Oszustwo "na Netflixa". Na czym polega?
Były już fałszywe wiadomości od "banków", rzekome niedopłaty rachunków, wezwania do opłacenia nieistniejących paczek - nadeszła pora na Netflixa. Osoba podszywająca się pod znaną platformę sugeruje - za pośrednictwem wiadomości SMS - że subskrypcja została tymczasowo zawieszona i konieczne jest podjęcie działań w celu reaktywacji. W wiadomości podany jest również link, w który należy kliknąć aby rzekomo odnowić subskrypcję.
Jak podaje portal dobreprogramy.pl, najprawdopodobniej po kliknięciu w link zostalibyśmy poproszenie o podanie loginu, hasła oraz innych danych wrażliwch. To wszystko mogłoby prowadzić do potencjalnej kradzieży danych bądź środków finansowych.

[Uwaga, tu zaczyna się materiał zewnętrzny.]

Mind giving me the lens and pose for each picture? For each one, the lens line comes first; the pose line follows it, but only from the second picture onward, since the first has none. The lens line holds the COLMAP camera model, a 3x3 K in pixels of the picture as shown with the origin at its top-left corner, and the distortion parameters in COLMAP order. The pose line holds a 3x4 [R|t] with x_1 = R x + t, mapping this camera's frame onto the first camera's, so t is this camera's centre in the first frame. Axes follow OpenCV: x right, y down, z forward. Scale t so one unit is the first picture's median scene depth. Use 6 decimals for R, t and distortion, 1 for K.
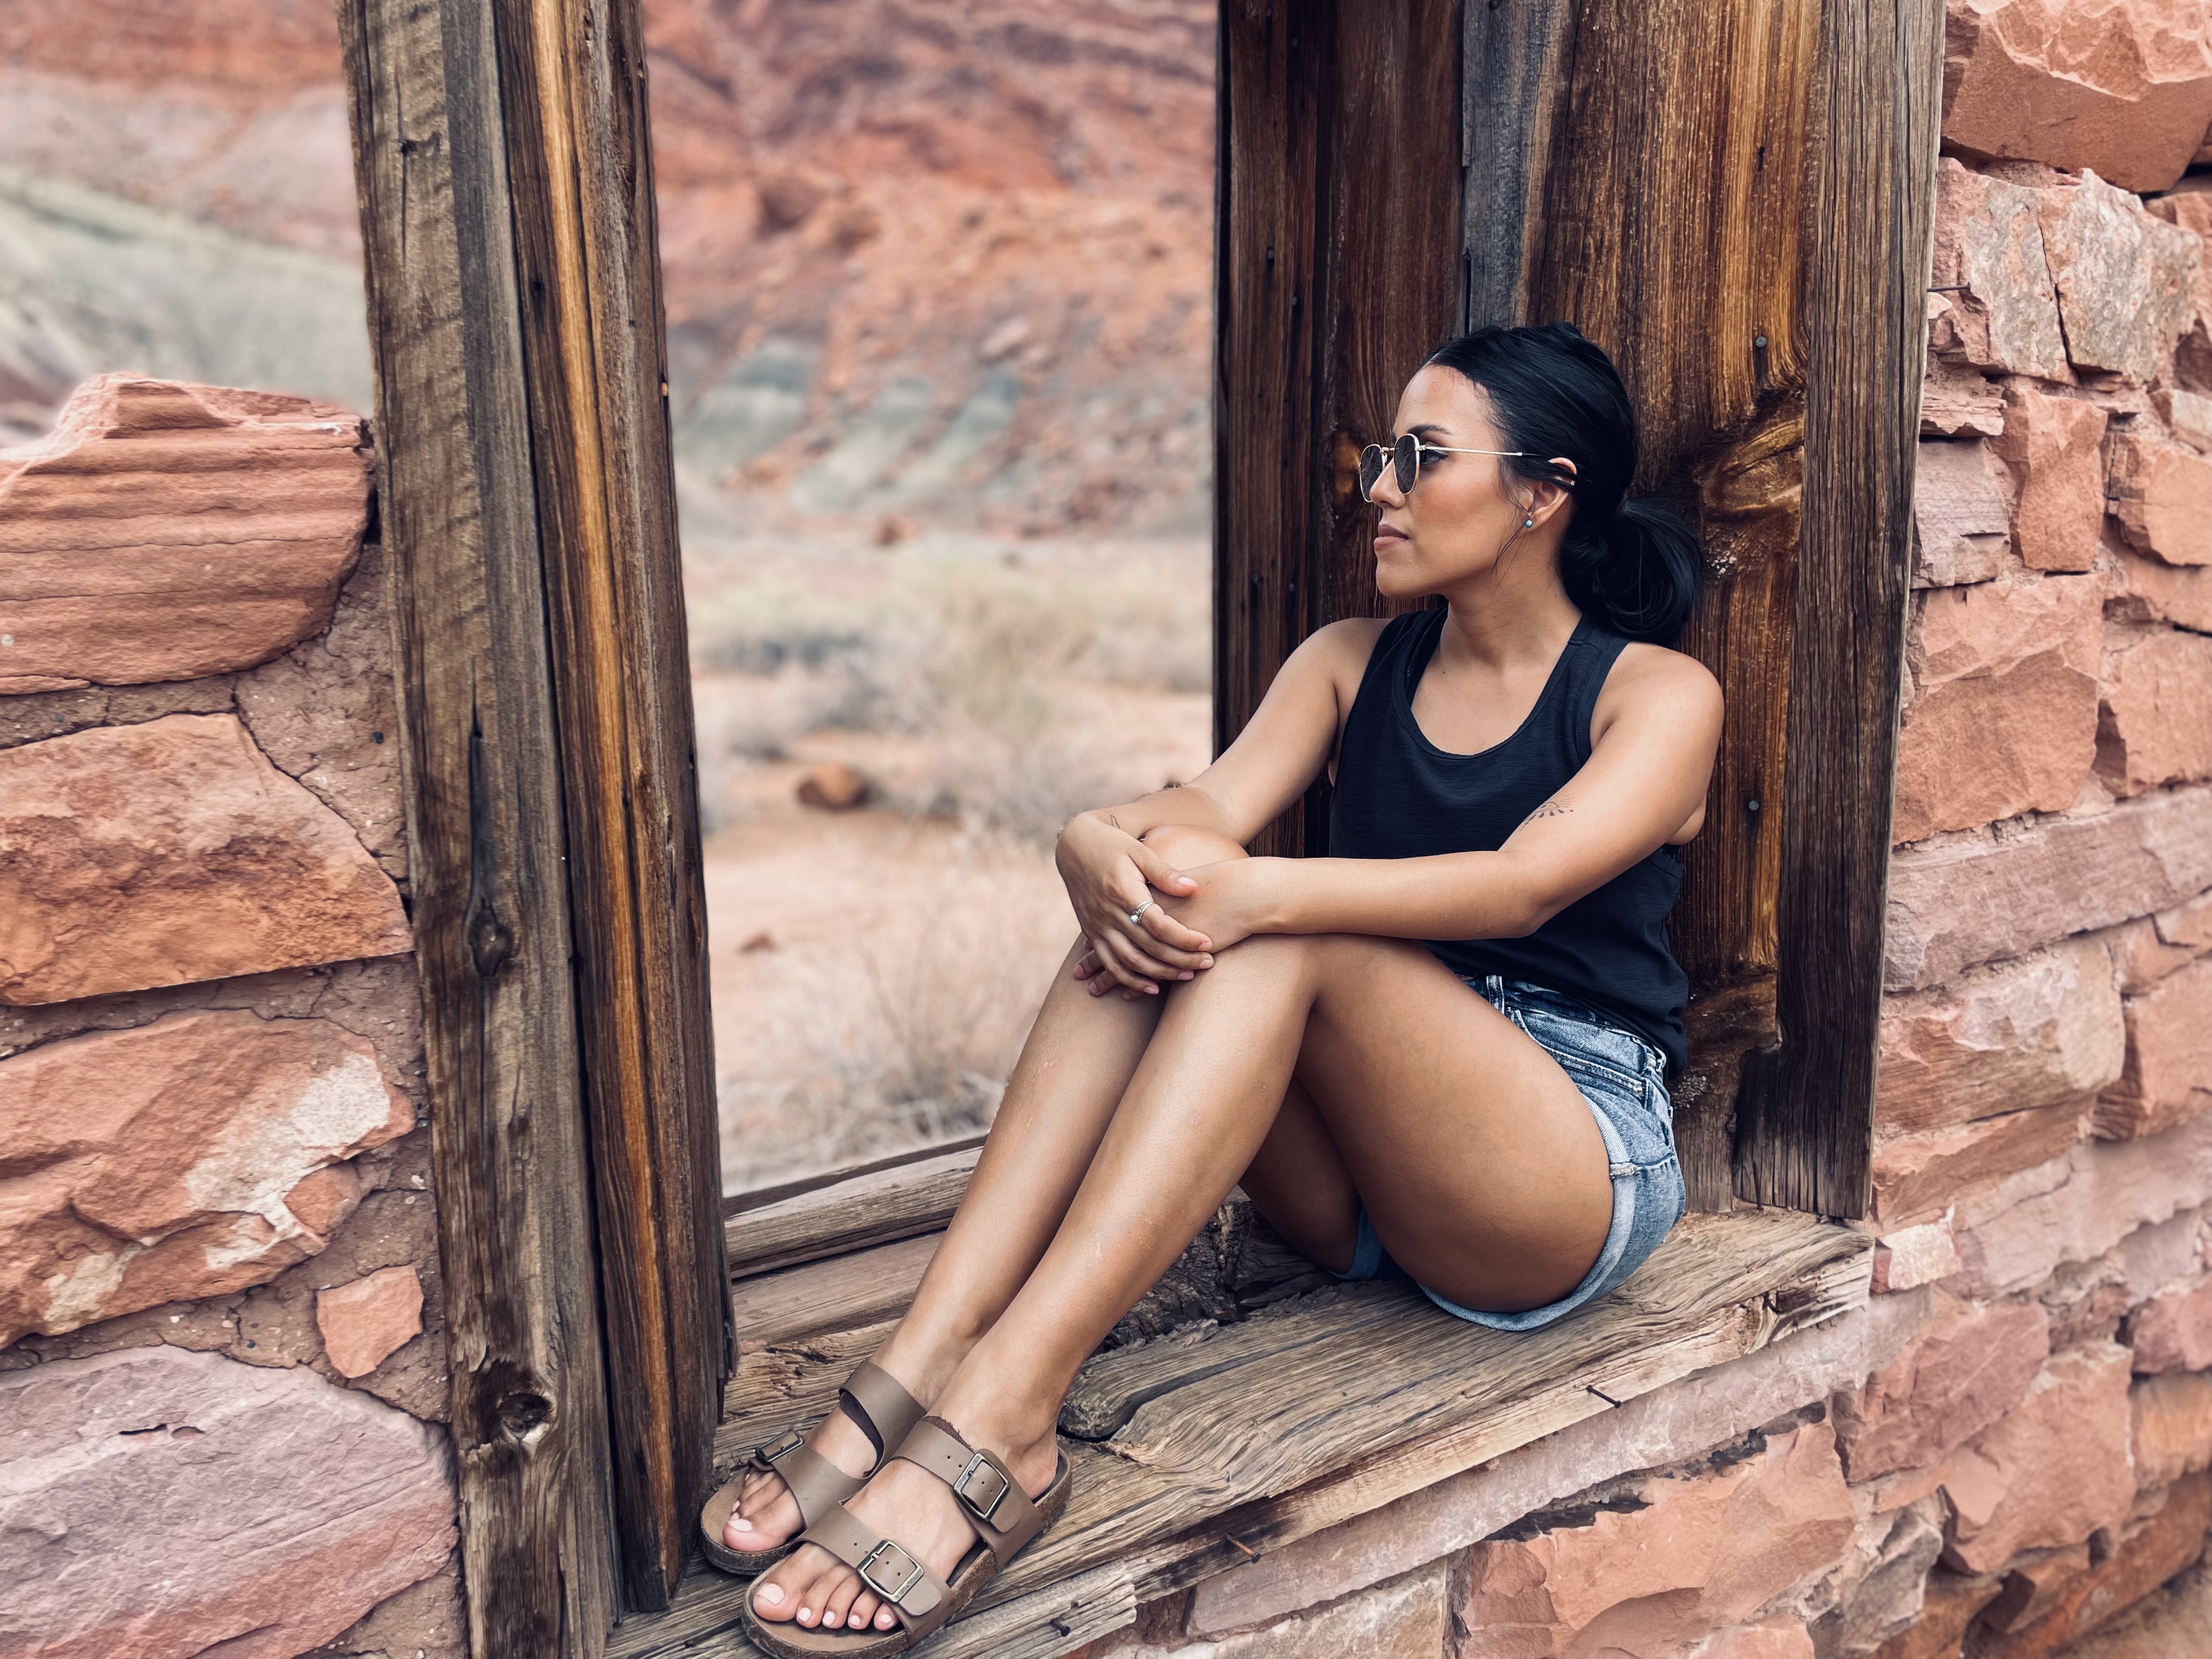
lens RADIAL K [[1671.5, 0, 1106.0], [0, 1671.5, 829.5], [0, 0, 1]] dist [0.085569, -0.109957]
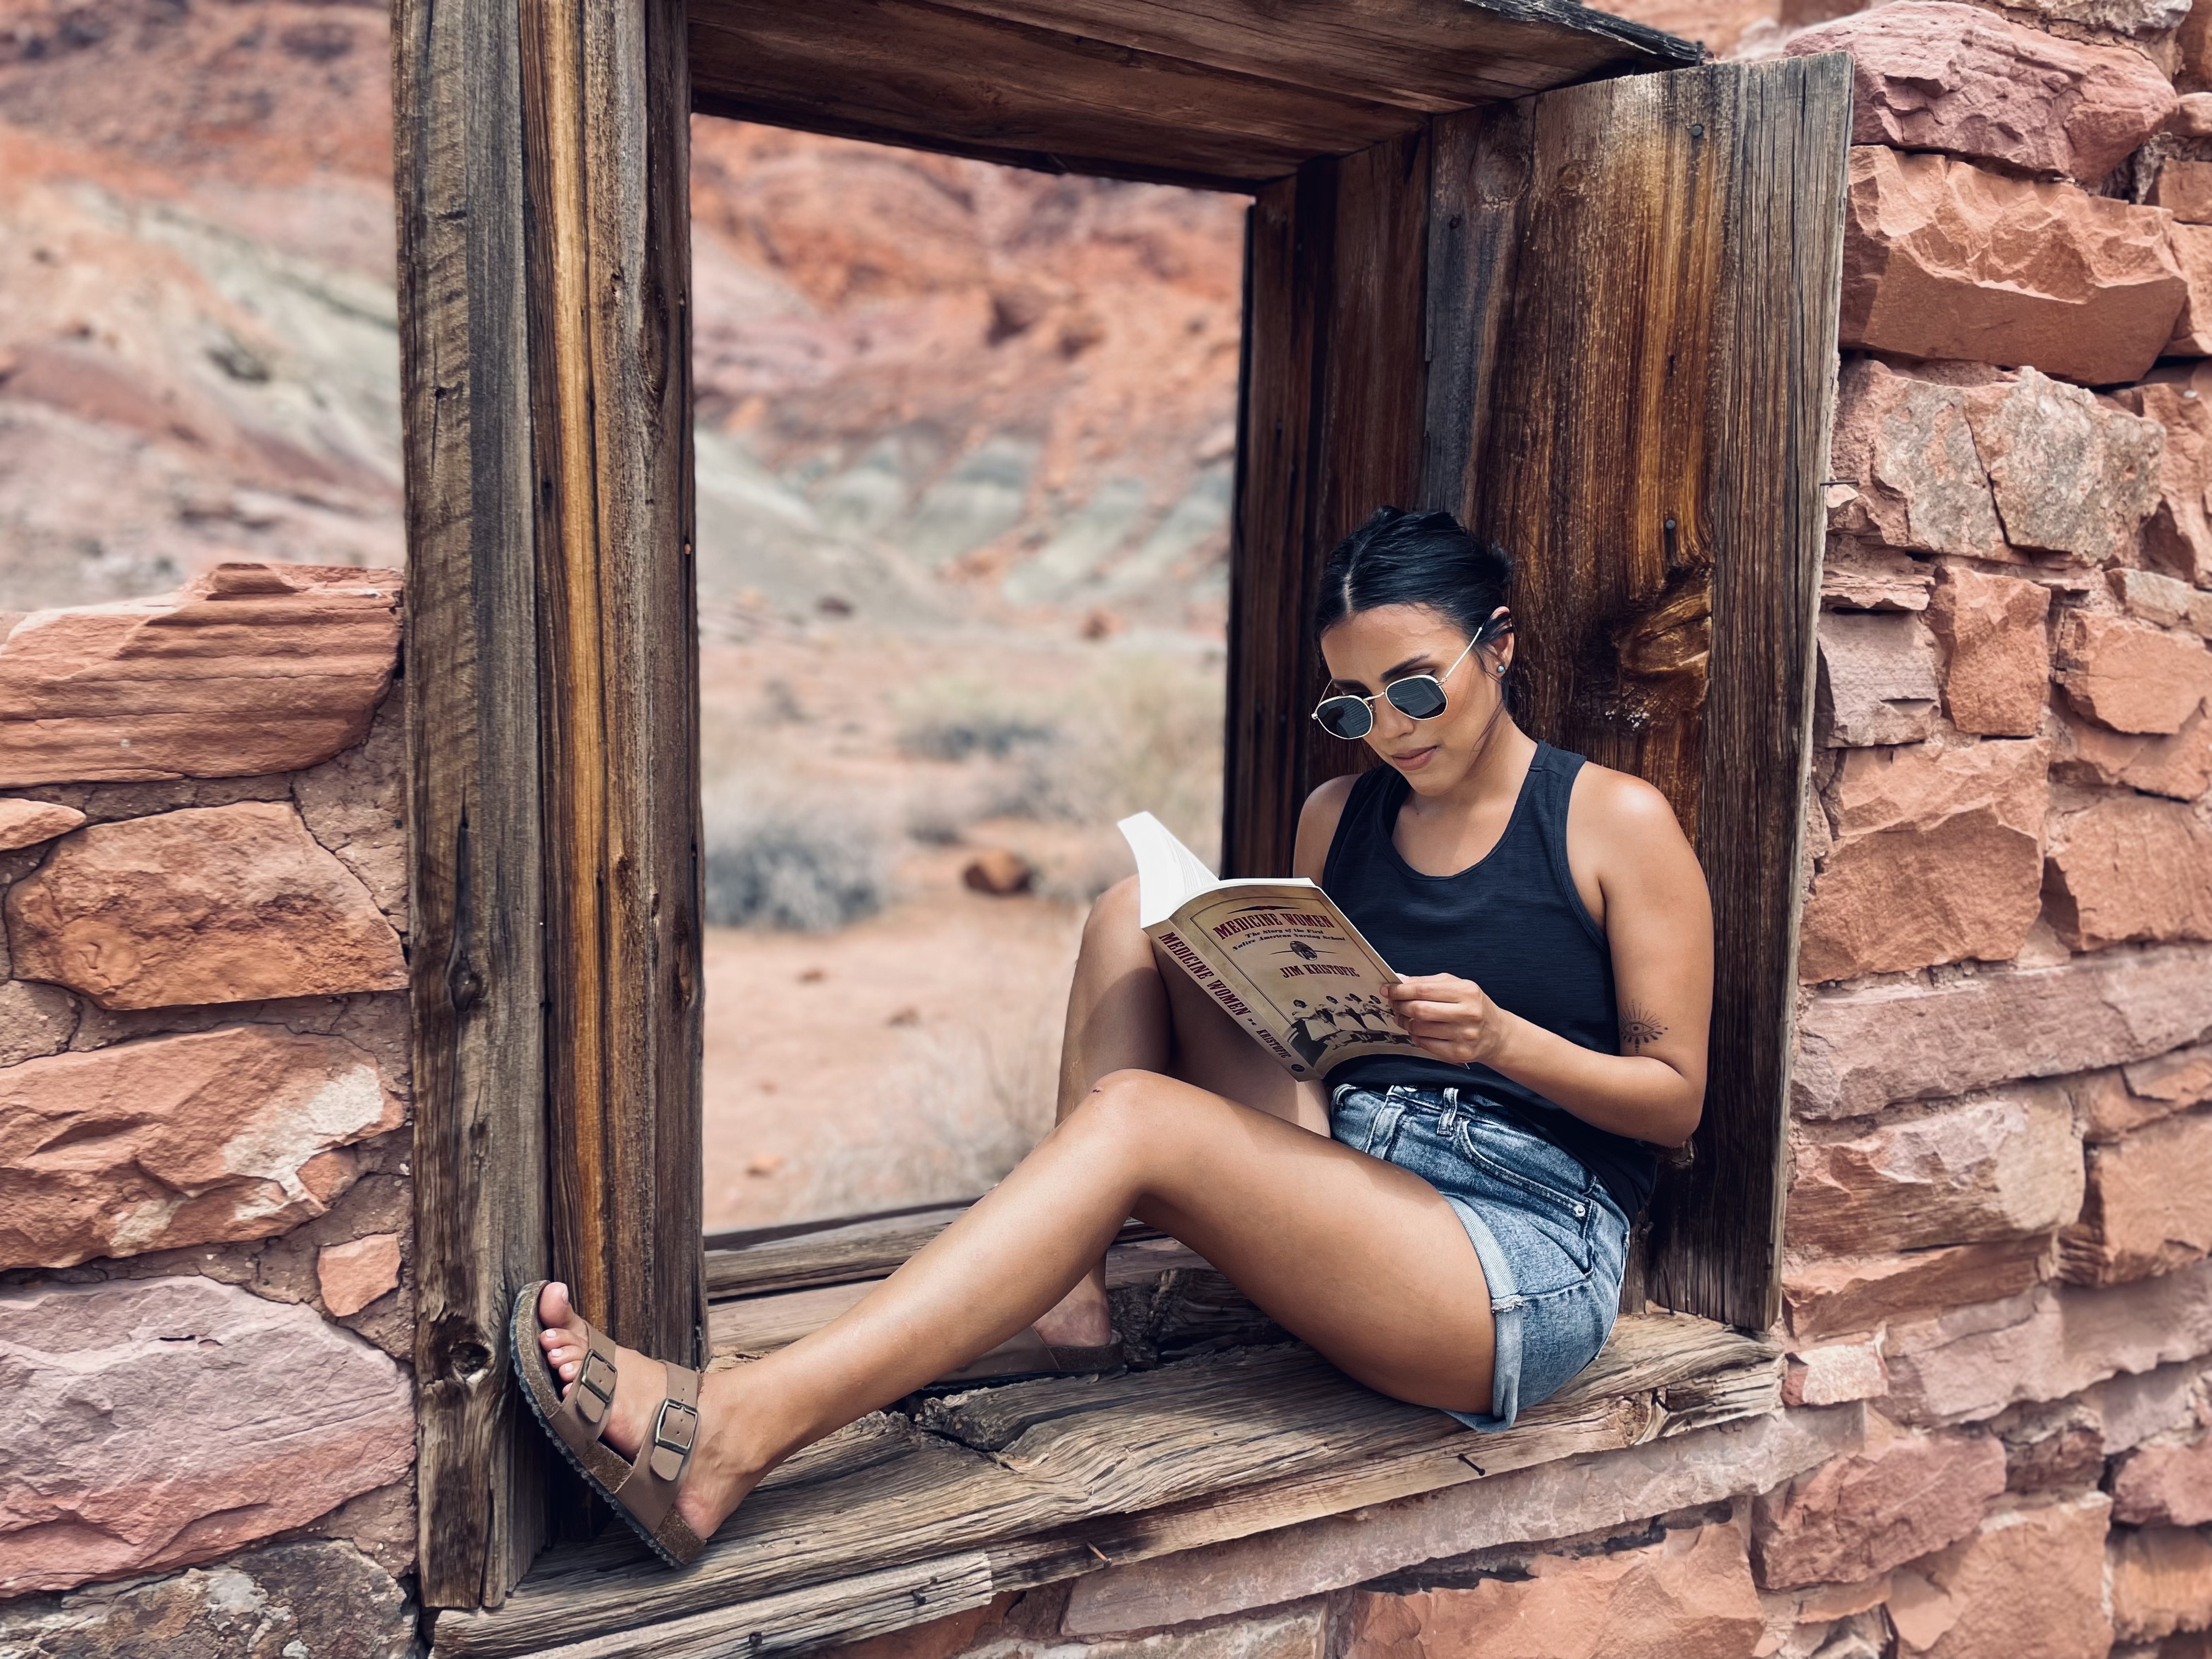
lens RADIAL K [[1671.5, 0, 1106.0], [0, 1671.5, 829.5], [0, 0, 1]] dist [0.085569, -0.109957]
pose [[0.992104, 0.049010, -0.115447, 0.185779], [-0.055461, 0.997035, -0.053348, -0.007297], [0.112490, 0.059330, 0.991880, -0.166820]]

Podejrzany sms. Co z nim zrobić?
W przypadku otrzymania takiej wiadomości należy ją po prostu zignorować. Jeśli mamy wątpliwości co do statusu naszej subskrypcji można sprawdzić ją samodzielnie na swoim netflixowym koncie.
Samą wiadomość SMS można natomiast przekazać specjalistom z CERT Polska do analizy - zaleca redakcja portalu dobreprogramy.pl.